Por assumir os jogos cooperativos como uma ferramenta para o processo
educacional na Unicentro, e por acreditar em um potencial enquanto agente
transformador social esta investigadora participou, em 2014, do Mutirão da
Solidariedade, colaborando com a sociedade local em uma das maiores enchentes
de nossa cidade. O trabalho foi desenvolvido com crianças do Bairro Jardim
América, o mais atingido, buscando por meio dos jogos uma forma de superar os
traumas sofridos naquele momento.
Para isso, esta investigadora motivou-se a ouvir a “voz” dessas crianças, no sentido
de verificar o que pode significar o jogo para elas nesse momento de incerteza de
suas vidas. Sabendo-se que os jogos são do universo infantil e a forma como eles se
relacionam com o mundo, é possível que possa haja peculiaridades nos espaços do
jogo e socializações que marcam as experiências individuais dessas crianças e que
serão trazidas à pesquisa.
Logo, essa investigação tem como objetivo compreender a importância dos jogos
cooperativos para essas crianças, mas também a partir de suas “vozes” construírem
uma proposta pedagógica para as escolas que enfrentam esse cenário de tragédia.
Numa abordagem qualitativa, buscamos através da modalidade estudo de caso, um
sentido social dessas experiências vividas sob diferentes circunstâncias, assim
poderemos compreender o cotidiano, suas peculiaridades, significados, para
realmente saber o que o jogo representa na construção da cidadania dessas
crianças.
Sobre o jogo...
Sabemos das mais diversas funções dos jogos como elo de socialização, meio de
comunicação, divertimento, desejo de competir, dominar, aperfeiçoamento das
entretanto não sabemos como os jogos “cooperativos” podem contribuir numa
sociedade competitiva como se apresenta nesse momento. Observamos ainda, na
disciplina de Educação Física, certa exclusão de alunos, pois as habilidades motoras
sobrepõem- se os aspectos socioculturais, um campo recente e pouco desenvolvido
Institucionalmente.
Para tanto, queremos compreender o jogo como um fenômeno, com seus
significados, seus valores simbólicos, suas imagens e, a partir desse momento,
entender, além da sua ludicidade, o que realmente representam estas vivências
cooperativas para essas crianças em estado de risco.
Para elucidar essa questão, recorremos às palavras de Huizinga (1999, p. 4), ele
afirma que “existe alguma coisa em jogo que transcende às necessidades imediatas
de vida e confere um sentido à ação”.
Sobre essa ótica Jean Chateau, (1987, p. 23-25) afirma também que:
O jogo prepara para a vida séria, o jogo é um artifício pela
abstração: cozinhar pedras é uma conduta mais simples do
que a da cozinha real, mas nesta conduta simples vai se
formando a futura cozinheira.(...)Se não se vê no jogo um
encaminhamento para o trabalho, uma ponte lançada da
infância à idade madura, arrisca-se a reduzi-lo a um simples
divertimento e a rebaixar, ao mesmo tempo, a educação e a
criança.
Nesse sentido, o autor coloca o jogo como uma preparação do jovem para exercer
atividades mais sérias que a vida proporcionará futuramente.

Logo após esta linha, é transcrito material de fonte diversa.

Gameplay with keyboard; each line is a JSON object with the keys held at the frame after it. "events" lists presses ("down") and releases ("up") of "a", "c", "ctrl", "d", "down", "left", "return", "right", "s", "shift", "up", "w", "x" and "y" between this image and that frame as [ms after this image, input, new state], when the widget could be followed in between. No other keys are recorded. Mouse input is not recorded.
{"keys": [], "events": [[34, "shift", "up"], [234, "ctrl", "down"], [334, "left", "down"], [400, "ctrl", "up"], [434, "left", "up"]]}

Outras teorias
pretendem segundo Huizinga (1999) “dar uma satisfação de um certo instinto de
imitação, ou ainda simplesmente ver o jogo como uma necessidade de distração”.
Nessa perspectiva, temos ainda a contribuição de Brotto (2001) quando escreve:
O jogo é tão importante para o desenvolvimento humano
em todas as idades. Ao jogar, não apenas representamos
simbolicamente a vida, vamos além. Quando jogamos
estamos praticando, direta e profundamente, um Exercício
de coexistência e de re-conexão com a essência da vida (...).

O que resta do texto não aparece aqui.